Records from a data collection

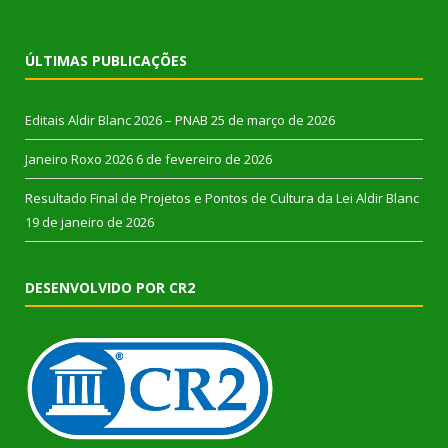
ÚLTIMAS PUBLICAÇÕES
Editais Aldir Blanc 2026 – PNAB
25 de março de 2026
Janeiro Roxo 2026
6 de fevereiro de 2026
Resultado Final de Projetos e Pontos de Cultura da Lei Aldir Blanc
19 de janeiro de 2026
DESENVOLVIDO POR CR2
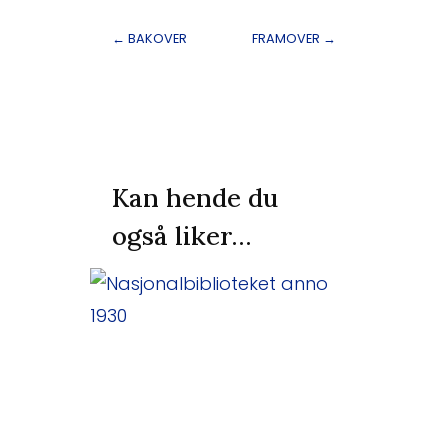
←
BAKOVER
FRAMOVER
→
Kan hende du
også liker…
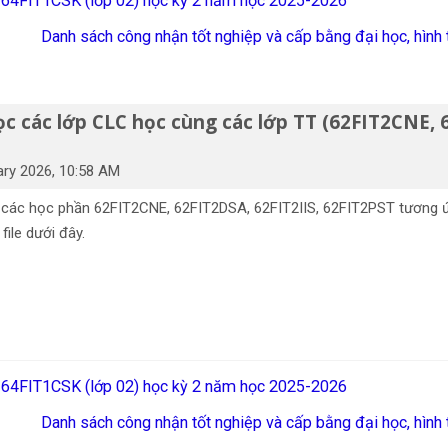
ần 64FIT1CSK (lớp 02) học kỳ 2 năm học 2025-2026
Danh sách công nhận tốt nghiệp và cấp bằng đại học, hình 
c các lớp CLC học cùng các lớp TT (62FIT2CNE, 
ary 2026, 10:58 AM
c các học phần 62FIT2CNE, 62FIT2DSA, 62FIT2IIS, 62FIT2PST tương 
ile dưới đây.
ần 64FIT1CSK (lớp 02) học kỳ 2 năm học 2025-2026
Danh sách công nhận tốt nghiệp và cấp bằng đại học, hình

Assigned task: Report how many lines of the records contain the string "nhận". Give only the number.

Answer box: 2